Work required - Copy the lines from the start of the records below through the line containing "ی، روح الله", both included, and leave out the pictures.

Page images and extracted text -
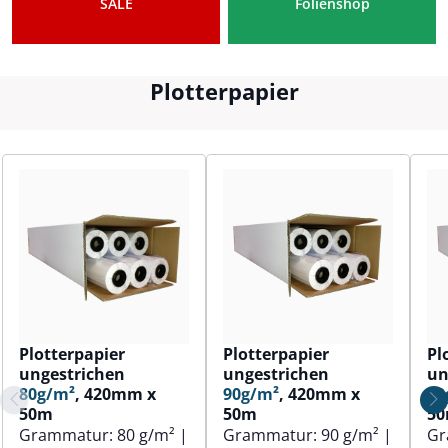
SALE
Folienshop
Plotterpapier
Plotterpapier
Plotterpapier
Pl
ungestrichen
ungestrichen
un
80g/m²
, 420mm x
90g/m²
, 420mm x
80
50m
50m
5
Grammatur:
80 g/m²
|
Grammatur:
90 g/m²
|
Gr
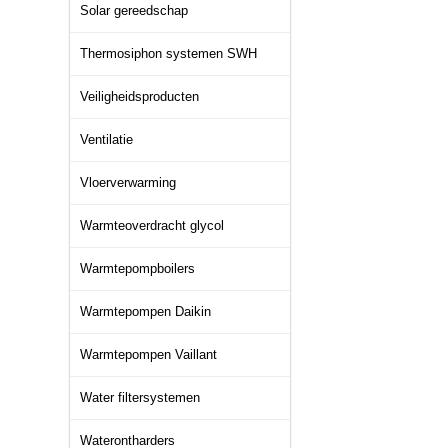
Solar gereedschap
Thermosiphon systemen SWH
Veiligheidsproducten
Ventilatie
Vloerverwarming
Warmteoverdracht glycol
Warmtepompboilers
Warmtepompen Daikin
Warmtepompen Vaillant
Water filtersystemen
Waterontharders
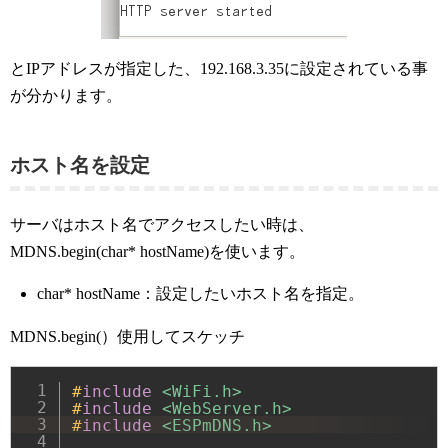
とIPアドレスが指定した、192.168.3.35に設定されている事
が分かります。
ホスト名を設定
サーバはホスト名でアクセスしたい時は、
MDNS.begin(char* hostName)を使います。
char* hostName：設定したいホスト名を指定。
MDNS.begin(）使用してスケッチ
#
include
<WiFi.h>
#
include
<WebServer.h>
#
include
<ESPmDNS.h>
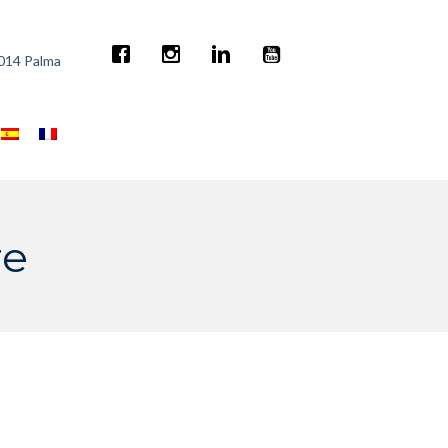
7014 Palma
re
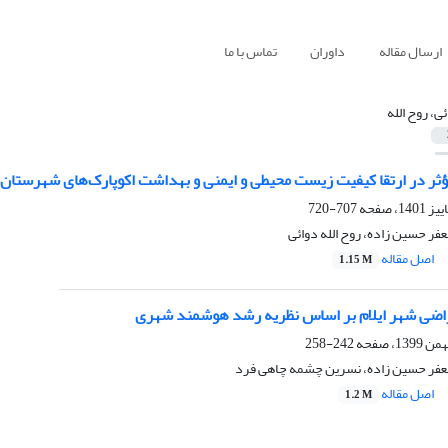
ارسال مقاله
داوران
تماس با ما
ی، روح الله
ثر در ارتقا کیفیت زیست محیطی و ایمنی و بهداشت اکوپارک‌های شهرستان
707-720
عفر حسین زاده، روح الله دوائی
اصل مقاله
1.15 M
راضی شهر ایلام بر اساس نظریه رشد هوشمند شهری
242-258
 جعفر حسین زاده، نسرین چشمه چاهی فرد
اصل مقاله
1.2 M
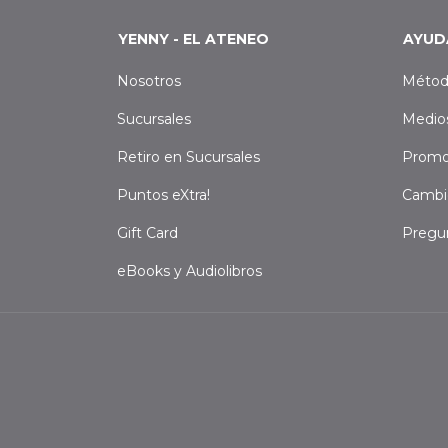
YENNY - EL ATENEO
AYUD
Nosotros
Métod
Sucursales
Medio
Retiro en Sucursales
Promo
Puntos eXtra!
Cambi
Gift Card
Pregu
eBooks y Audiolibros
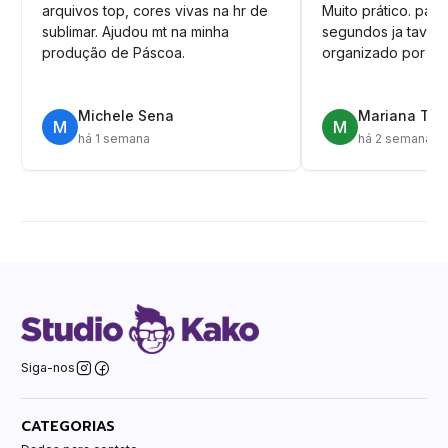
arquivos top, cores vivas na hr de
Muito prático. pag
sublimar. Ajudou mt na minha
segundos ja tava n
produção de Páscoa.
organizado por pa
Michele Sena
Mariana T.
M
M
há 1 semana
há 2 semanas
Siga-nos
CATEGORIAS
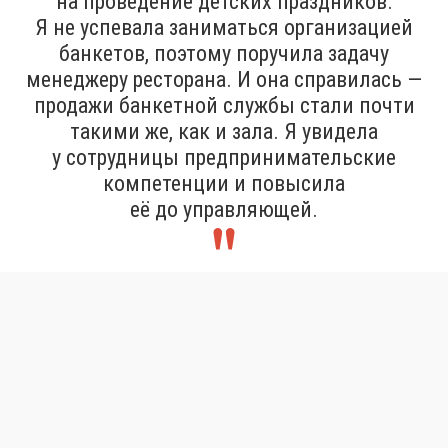
на проведение детских праздников.
Я не успевала заниматься организацией
банкетов, поэтому поручила задачу
менеджеру ресторана. И она справилась —
продажи банкетной службы стали почти
такими же, как и зала. Я увидела
у сотрудницы предпринимательские
компетенции и повысила
её до управляющей.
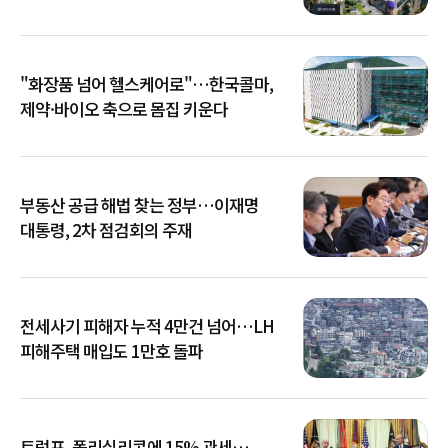
"화장품 넘어 헬스케어로"…한국콜마,
제약·바이오 축으로 몸집 키운다
부동산 공급 해법 찾는 정부…이재명
대통령, 2차 점검회의 주재
전세사기 피해자 누적 4만건 넘어…LH
피해주택 매입도 1만호 돌파
트럼프, 폴리실리콘에 15% 관세…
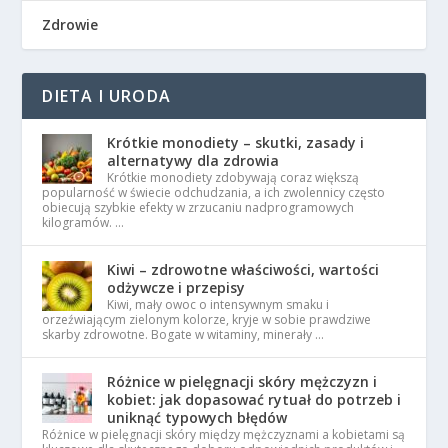
Zdrowie
DIETA I URODA
Krótkie monodiety – skutki, zasady i
alternatywy dla zdrowia
Krótkie monodiety zdobywają coraz większą
popularność w świecie odchudzania, a ich zwolennicy często
obiecują szybkie efekty w zrzucaniu nadprogramowych
kilogramów. …
Kiwi – zdrowotne właściwości, wartości
odżywcze i przepisy
Kiwi, mały owoc o intensywnym smaku i
orzeźwiającym zielonym kolorze, kryje w sobie prawdziwe
skarby zdrowotne. Bogate w witaminy, minerały …
Różnice w pielęgnacji skóry mężczyzn i
kobiet: jak dopasować rytuał do potrzeb i
uniknąć typowych błędów
Różnice w pielęgnacji skóry między mężczyznami a kobietami są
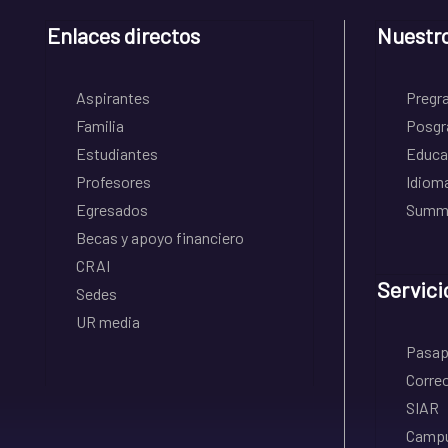
Enlaces directos
Nuestr
Aspirantes
Pregr
Familia
Posgr
Estudiantes
Educa
Profesores
Idiom
Egresados
Summe
Becas y apoyo financiero
CRAI
Servici
Sedes
UR media
Pasapo
Correo
SIAR
Campu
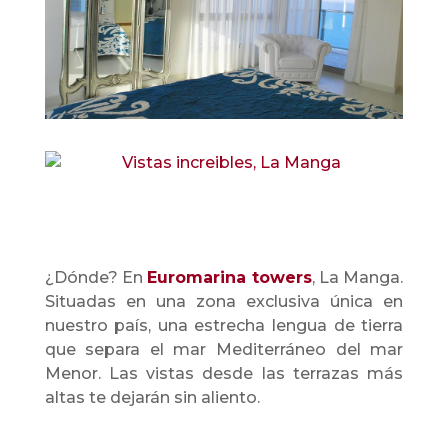
¿Dónde? En
Euromarina towers
, La Manga.
Situadas en una zona exclusiva única en
nuestro país, una estrecha lengua de tierra
que separa el mar Mediterráneo del mar
Menor. Las vistas desde las terrazas más
altas te dejarán sin aliento.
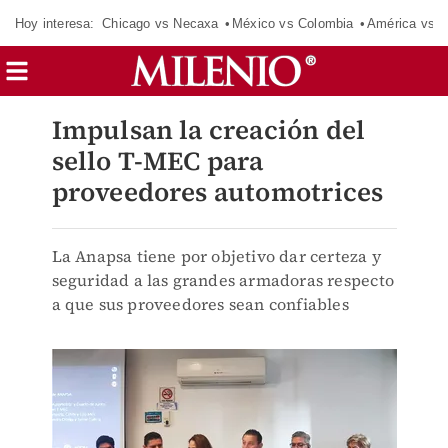
Hoy interesa:
Chicago vs Necaxa
México vs Colombia
América vs S
Impulsan la creación del
sello T-MEC para
proveedores automotrices
La Anapsa tiene por objetivo dar certeza y
seguridad a las grandes armadoras respecto
a que sus proveedores sean confiables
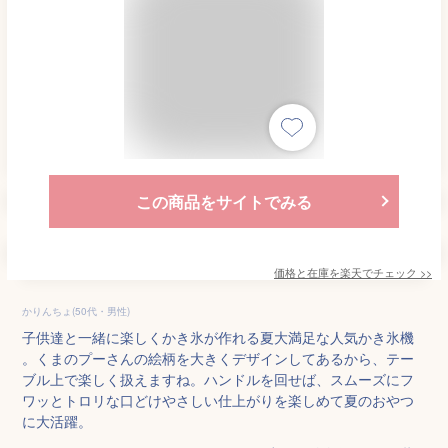
この商品をサイトでみる
価格と在庫を
楽天
でチェック
>>
かりんちょ(50代・男性)
子供達と一緒に楽しくかき氷が作れる夏大満足な人気かき氷機
。くまのプーさんの絵柄を大きくデザインしてあるから、テー
ブル上で楽しく扱えますね。ハンドルを回せば、スムーズにフ
ワッとトロリな口どけやさしい仕上がりを楽しめて夏のおやつ
に大活躍。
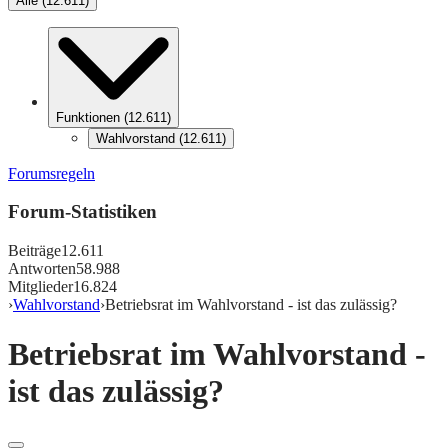
Alle
(
12.611
)
Funktionen
(
12.611
)
Wahlvorstand
(
12.611
)
Forumsregeln
Forum-Statistiken
Beiträge
12.611
Antworten
58.988
Mitglieder
16.824
›
Wahlvorstand
›
Betriebsrat im Wahlvorstand - ist das zulässig?
Betriebsrat im Wahlvorstand -
ist das zulässig?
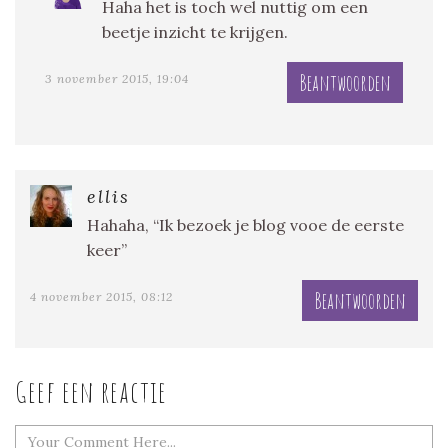
Haha het is toch wel nuttig om een
beetje inzicht te krijgen.
Beantwoorden
3 november 2015, 19:04
ellis
Hahaha, “Ik bezoek je blog vooe de eerste
keer”
Beantwoorden
4 november 2015, 08:12
Geef een reactie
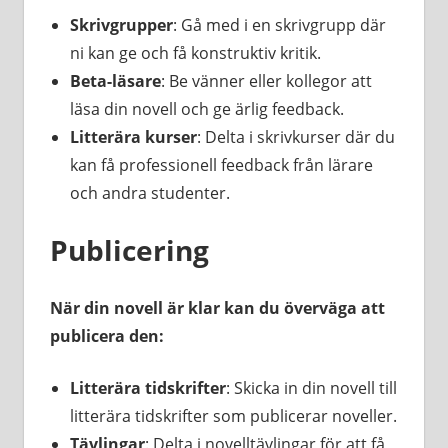
Skrivgrupper
: Gå med i en skrivgrupp där
ni kan ge och få konstruktiv kritik.
Beta-läsare
: Be vänner eller kollegor att
läsa din novell och ge ärlig feedback.
Litterära kurser
: Delta i skrivkurser där du
kan få professionell feedback från lärare
och andra studenter.
Publicering
När din novell är klar kan du överväga att
publicera den:
Litterära tidskrifter
: Skicka in din novell till
litterära tidskrifter som publicerar noveller.
Tävlingar
: Delta i novelltävlingar för att få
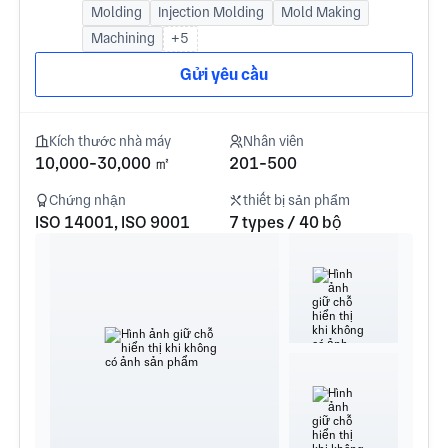
Molding
Injection Molding
Mold Making
Machining
+5
Gửi yêu cầu
Kích thước nhà máy
Nhân viên
10,000-30,000 ㎡
201-500
Chứng nhận
thiết bị sản phẩm
ISO 14001, ISO 9001
7 types / 40 bộ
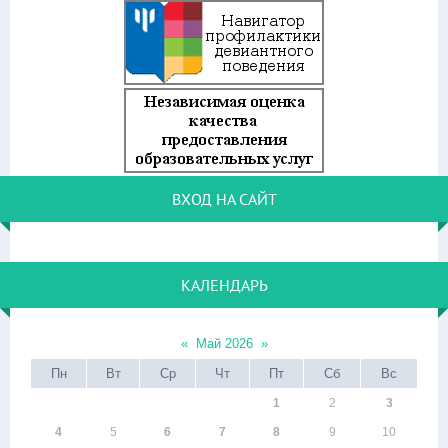
ВХОД НА САЙТ
КАЛЕНДАРЬ
«
Май 2026
»
Пн
Вт
Ср
Чт
Пт
Сб
Вс
1
2
3
4
5
6
7
8
9
10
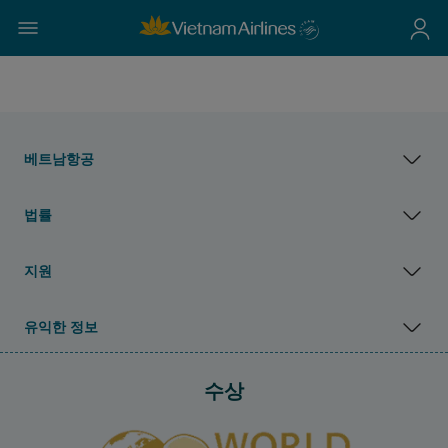
베트남항공
법률
지원
유익한 정보
수상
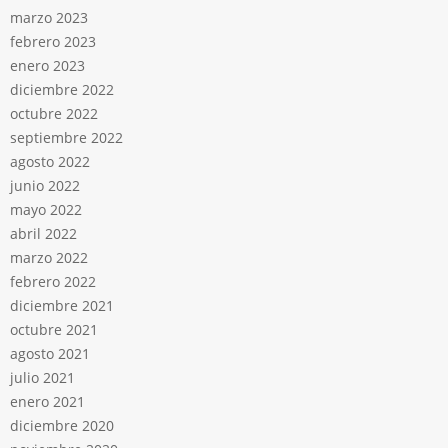
marzo 2023
febrero 2023
enero 2023
diciembre 2022
octubre 2022
septiembre 2022
agosto 2022
junio 2022
mayo 2022
abril 2022
marzo 2022
febrero 2022
diciembre 2021
octubre 2021
agosto 2021
julio 2021
enero 2021
diciembre 2020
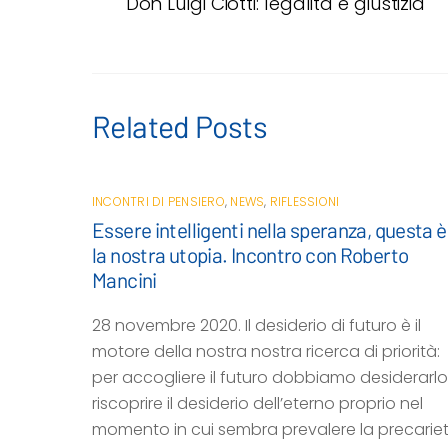
Don Luigi Ciotti: legalità e giustizia
b
t
s
l
i
o
e
A
v
o
r
p
i
k
p
d
i
Related Posts
INCONTRI DI PENSIERO
,
NEWS
,
RIFLESSIONI
Essere intelligenti nella speranza, questa è
la nostra utopia. Incontro con Roberto
Mancini
28 novembre 2020. Il desiderio di futuro è il
motore della nostra nostra ricerca di priorità:
per accogliere il futuro dobbiamo desiderarlo
riscoprire il desiderio dell’eterno proprio nel
momento in cui sembra prevalere la precariet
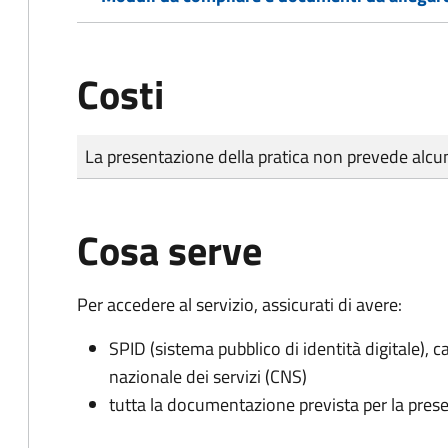
Costi
Tipo di pagamento
Importo
La presentazione della pratica non prevede al
Cosa serve
Per accedere al servizio, assicurati di avere:
SPID (sistema pubblico di identità digitale), ca
nazionale dei servizi (CNS)
tutta la documentazione prevista per la prese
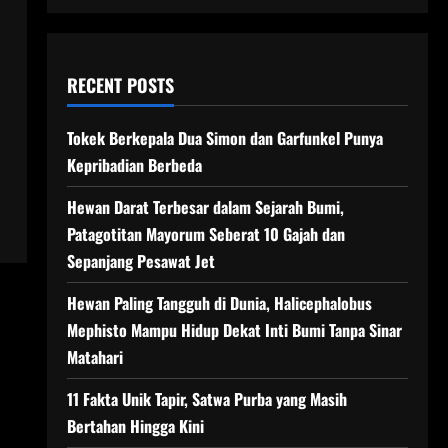
RECENT POSTS
Tokek Berkepala Dua Simon dan Garfunkel Punya
Kepribadian Berbeda
Hewan Darat Terbesar dalam Sejarah Bumi,
Patagotitan Mayorum Seberat 10 Gajah dan
Sepanjang Pesawat Jet
Hewan Paling Tangguh di Dunia, Halicephalobus
Mephisto Mampu Hidup Dekat Inti Bumi Tanpa Sinar
Matahari
11 Fakta Unik Tapir, Satwa Purba yang Masih
Bertahan Hingga Kini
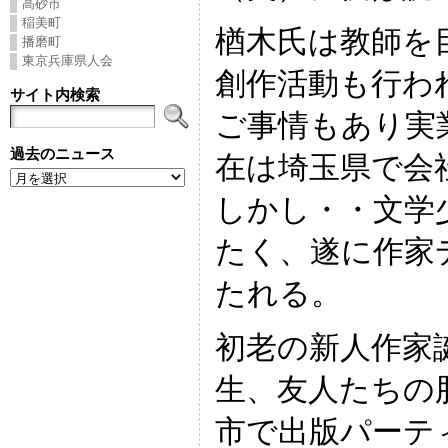
高砂市
稲美町
楢木氏は教師を
播磨町
東京兵庫県人会
創作活動も行わ
サイト内検索
ご事情もあり実
過去のニュース
在は埼玉県で会
しかし・・文学
たく、遂に作家
たれる。
初老の新人作家
生、友人たちの
市で出版パーテ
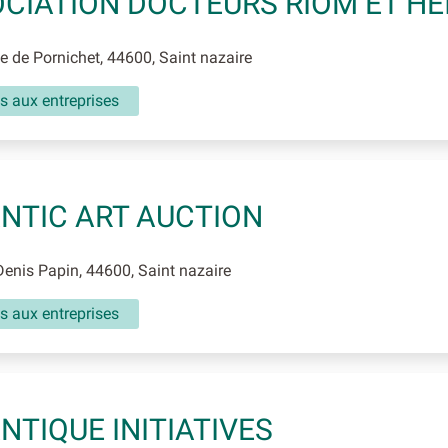
CIATION DOCTEURS RIOM ET HE
 de Pornichet, 44600, Saint nazaire
s aux entreprises
NTIC ART AUCTION
enis Papin, 44600, Saint nazaire
s aux entreprises
NTIQUE INITIATIVES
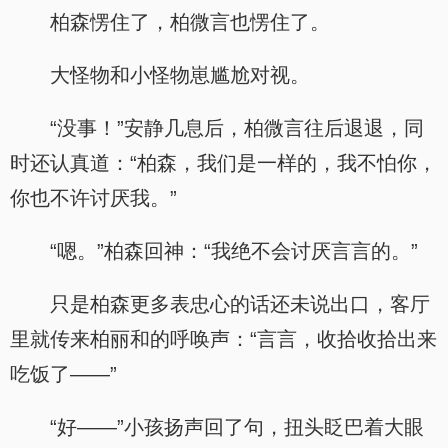
柏森愣住了，柏微言也愣住了。
大怪物和小怪物崽尴尬对视。
“没事！”安静几息后，柏微言往后退退，同
时还认真道：“柏森，我们是一样的，我不怕你，
你也不许讨厌我。”
“嗯。”柏森回神：“我绝不会讨厌言言的。”
只是柏森更多表忠心的话还未说出口，客厅
里就传来柏丽和的呼唤声：“言言，收拾收拾出来
吃饭了——”
“好——”小孩扬声回了句，扭头眨巴着大眼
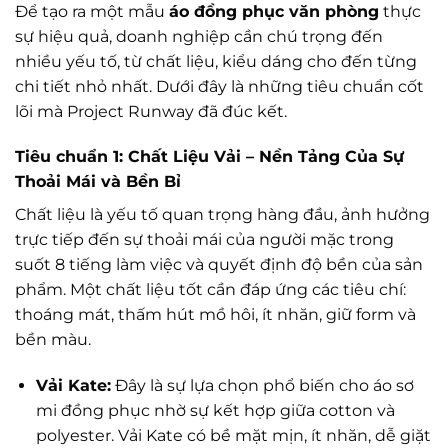
Để tạo ra một mẫu
áo đồng phục văn phòng
thực
sự hiệu quả, doanh nghiệp cần chú trọng đến
nhiều yếu tố, từ chất liệu, kiểu dáng cho đến từng
chi tiết nhỏ nhất. Dưới đây là những tiêu chuẩn cốt
lõi mà Project Runway đã đúc kết.
Tiêu chuẩn 1: Chất Liệu Vải – Nền Tảng Của Sự
Thoải Mái và Bền Bỉ
Chất liệu là yếu tố quan trọng hàng đầu, ảnh hưởng
trực tiếp đến sự thoải mái của người mặc trong
suốt 8 tiếng làm việc và quyết định độ bền của sản
phẩm. Một chất liệu tốt cần đáp ứng các tiêu chí:
thoáng mát, thấm hút mồ hôi, ít nhăn, giữ form và
bền màu.
Vải Kate:
Đây là sự lựa chọn phổ biến cho áo sơ
mi đồng phục nhờ sự kết hợp giữa cotton và
polyester. Vải Kate có bề mặt mịn, ít nhăn, dễ giặt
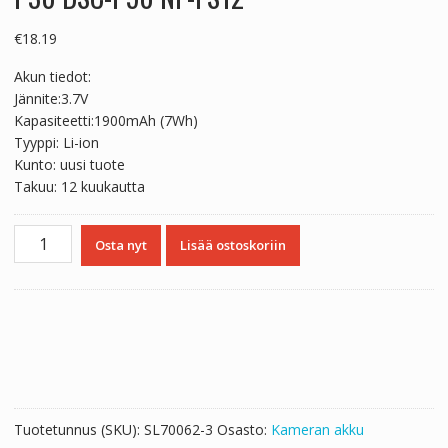
€
18.19
Akun tiedot:
Jännite:3.7V
Kapasiteetti:1900mAh (7Wh)
Tyyppi: Li-ion
Kunto: uusi tuote
Takuu: 12 kuukautta
Yhteensopiva
Osta nyt
Lisää ostoskoriin
akku
sopii
SONY
DSC-
F505
DSC-
F55
DSC-
Tuotetunnus (SKU):
SL70062-3
Osasto:
Kameran akku
F55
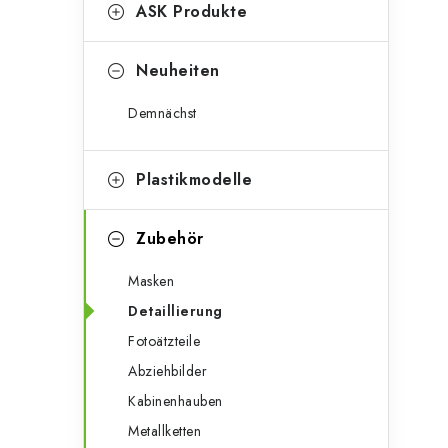
g
ASK Produkte
e
o
n
r
Neuheiten
l
i
Demnächst
e
e
n
i
Plastikmodelle
s
Zubehör
t
Masken
e
Detaillierung
Fotoätzteile
Abziehbilder
Kabinenhauben
Metallketten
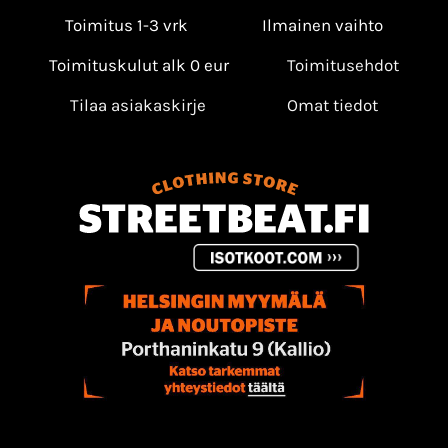
Toimitus 1-3 vrk
Ilmainen vaihto
Toimituskulut alk 0 eur
Toimitusehdot
Tilaa asiakaskirje
Omat tiedot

Task response -
SALE
Folienshop
Plotterpapier
Plotterpapier
Plotterpapier
Pl
ungestrichen
ungestrichen
un
80g/m²
, 420mm x
90g/m²
, 420mm x
80
50m
50m
5
Grammatur:
80 g/m²
|
Grammatur:
90 g/m²
|
Gr
Solar gereedschap
Thermosiphon systemen SWH
Veiligheidsproducten
Ventilatie
Vloerverwarming
Warmteoverdracht glycol
Warmtepompboilers
Warmtepompen Daikin
Warmtepompen Vaillant
Water filtersystemen
Waterontharders
とIPアドレスが指定した、192.168.3.35に設定されている事
が分かります。
ホスト名を設定
サーバはホスト名でアクセスしたい時は、
MDNS.begin(char* hostName)を使います。
char* hostName：設定したいホスト名を指定。
MDNS.begin(）使用してスケッチ
#
include
<WiFi.h>
#
include
<WebServer.h>
#
include
<ESPmDNS.h>
7014 Palma
re
ارسال مقاله
داوران
تماس با ما
ی، روح الله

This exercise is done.